My story, set in 1990, has secret societies of immortal beings (vampires, werewolves, elves, leprechauns, etc.) living amongst the human race and trying to survive while remaining a secret. One idea about this world that I've had for ages is the concept of "grades" of magical blood, both in the immortal beings and in the human stock they mutated from. There are four grades, in increasing order of power and rarity: gamma (60% of the human population), beta (30%), alpha (9%) and cambion (1%). The higher your grade of magical blood, the more of your race's powers and the fewer of your race's weaknesses that you have. If you're a human, your blood grade is randomized at birth, basically completely irrespective of what grades your parents were. However, if you're an immortal, the grades of your parents are taken into account, and due to how it works, it'll most likely be the lower grade between the two. For example, a cambion immortal with an alpha partner has a 1 in 10 chance of having a cambion child, with a beta partner it's 1 in 31, and with a gamma partner it's 1 in 61. In addition, in cases where it's an immortal and a human, if the human is the one with the higher blood grade, it will automatically default to the immortal's lower grade.
This means that the cambion immortals are rare and, crucially, impossible to replace should all of them be destroyed. This has caused immortal species whose cultures emphasize protecting the cambions among their ranks to have a survival advantage, meaning most immortal societies regard cambion life as far more valuable than the lives of lesser blood grades. The way I envision it currently, the culture many immortals are brought up in drives most lower-grade immortals to be prepared to die to protect the cambions among them. A "lowblood" who allowed a cambion to die to save their own skin is regarded in nearly all immortal circles with the same visceral contempt with which a human would regard someone using an infant as a human shield.
Now, obviously, I know enough about history to know that it's far from impossible to make people prepared to die in the name of something they perceive as greater than themselves. The issue comes with species like vampires.
See, vampires, like in nearly all popular culture, have the ability to "turn" humans into more vampires. A vampire can't turn a human of an equal or higher magic grade than themselves, so this isn't a way to make more cambions, but it allows them to replenish their ranks extremely quickly as long as the cambions stay alive, and it's a major survival advantage that has caused vampires, along with other races with the ability to "turn", to become the dominant immortal species.

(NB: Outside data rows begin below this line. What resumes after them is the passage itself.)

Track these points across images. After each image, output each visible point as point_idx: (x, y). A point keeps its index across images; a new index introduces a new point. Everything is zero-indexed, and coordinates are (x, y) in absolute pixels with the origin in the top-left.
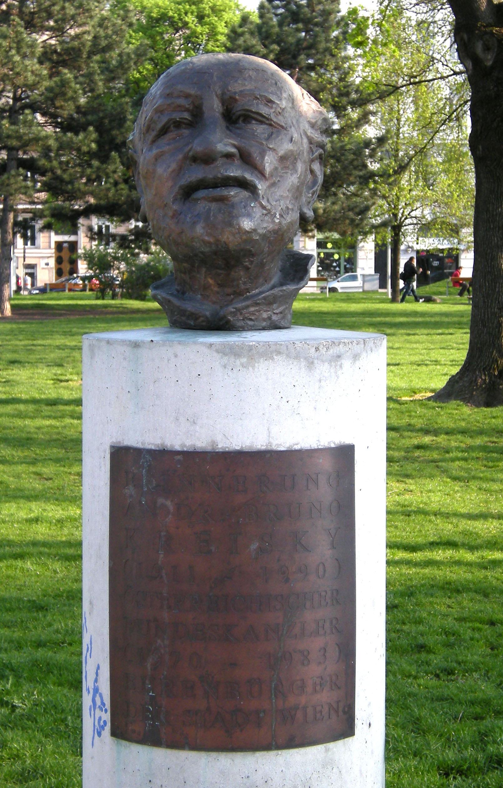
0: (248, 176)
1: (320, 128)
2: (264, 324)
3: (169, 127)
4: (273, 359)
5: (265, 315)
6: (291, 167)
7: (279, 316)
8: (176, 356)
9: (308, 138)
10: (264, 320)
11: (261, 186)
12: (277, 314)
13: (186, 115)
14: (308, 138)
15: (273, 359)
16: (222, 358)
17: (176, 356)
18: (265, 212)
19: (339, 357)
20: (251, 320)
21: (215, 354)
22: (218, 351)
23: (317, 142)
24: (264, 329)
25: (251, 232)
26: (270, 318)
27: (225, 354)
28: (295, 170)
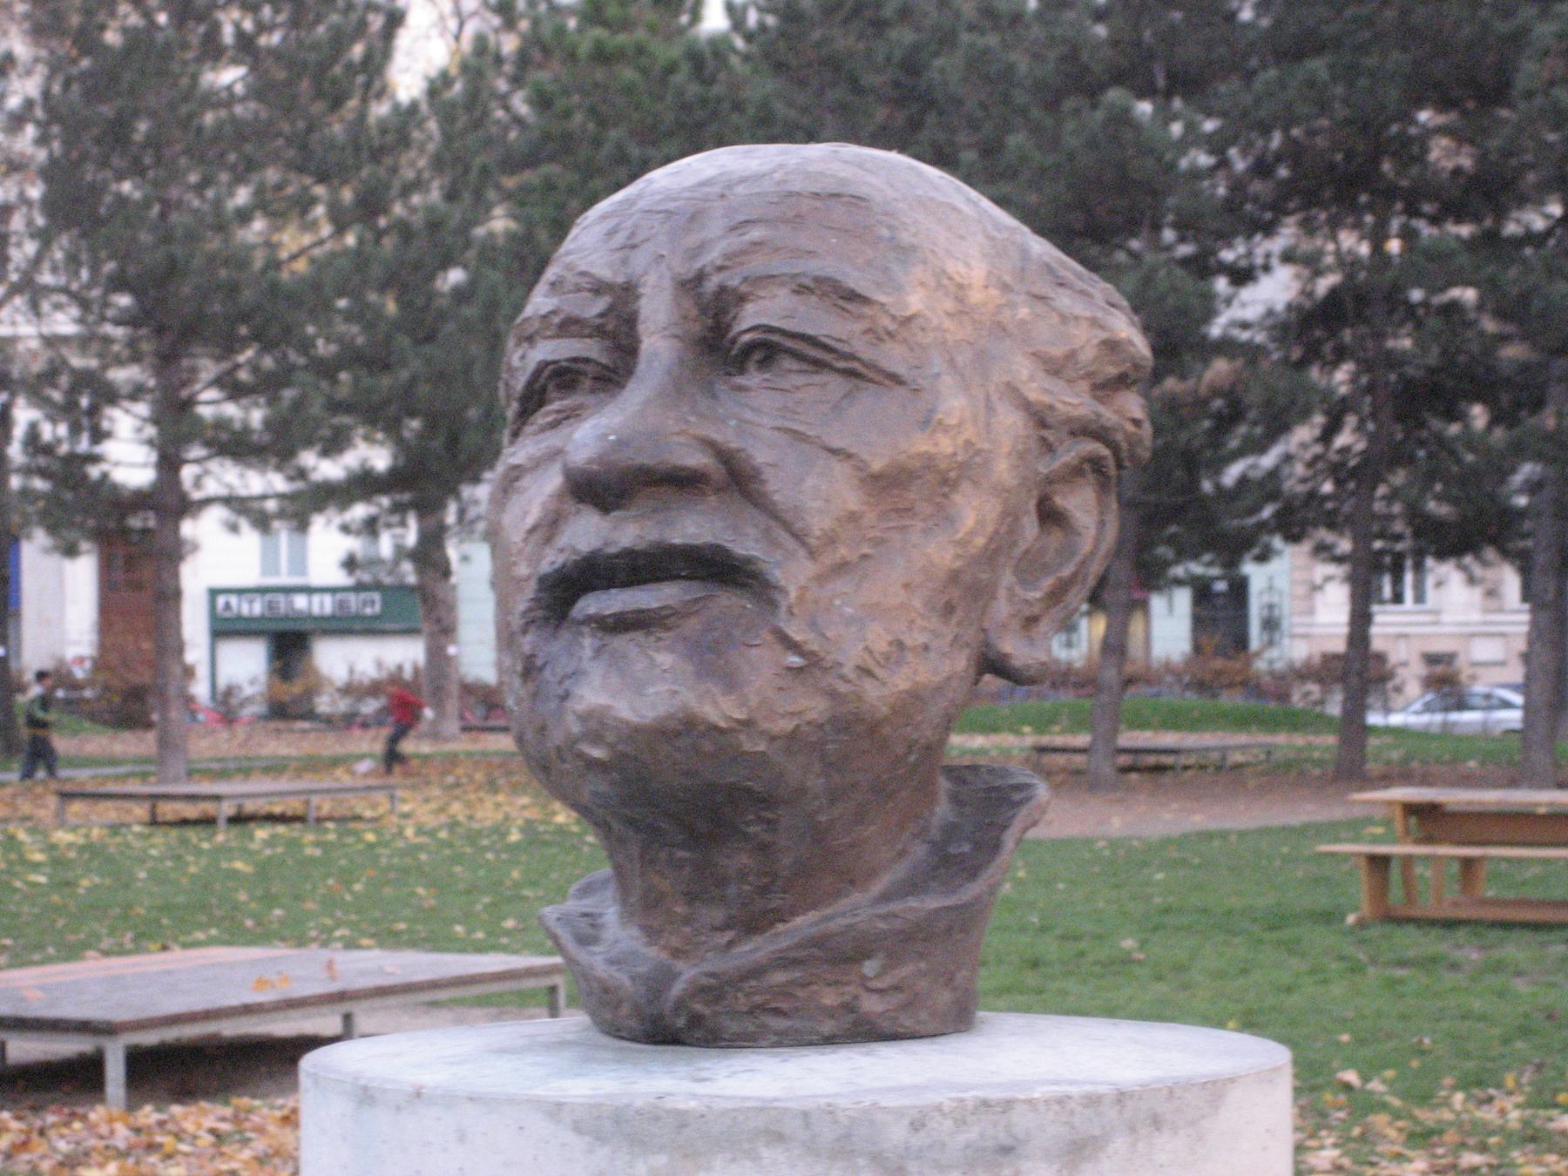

But this means that vampires will regularly be replenishing their ranks with ex-humans who grew to adulthood in a completely different culture that didn't drill into their heads how important it is to keep the species alive at any cost. The entire survival advantage of these turned vampires is the ease with which they can be replaced, but with this ability to turn, most of the "cannon fodder" will be coming from a background that hasn't actually taught them to view themselves as cannon fodder.
For vampire clans where this bigotry is overt, on-the-books marginalization of the non-cambions, where failure to do what the cambions say is punishable by death (and the incentive to become a vampire in spite of all this is the general license to abuse your power that these more villainous clans grant), this doesn't matter as much. But if I want to explore this bigotry in a less overt fashion, more in the form of cultural values and social enforcement, I'm having trouble imagining how this sort of culture could survive when it keeps getting new members who are naturally inclined to see it as nonsense, and nonsense that comes directly at their expense.
How can I stop the regular influx of people who weren't raised as vampires from inherently undermining the culture of "species patriotism" among the lower class that these immortal clans rely on to flourish?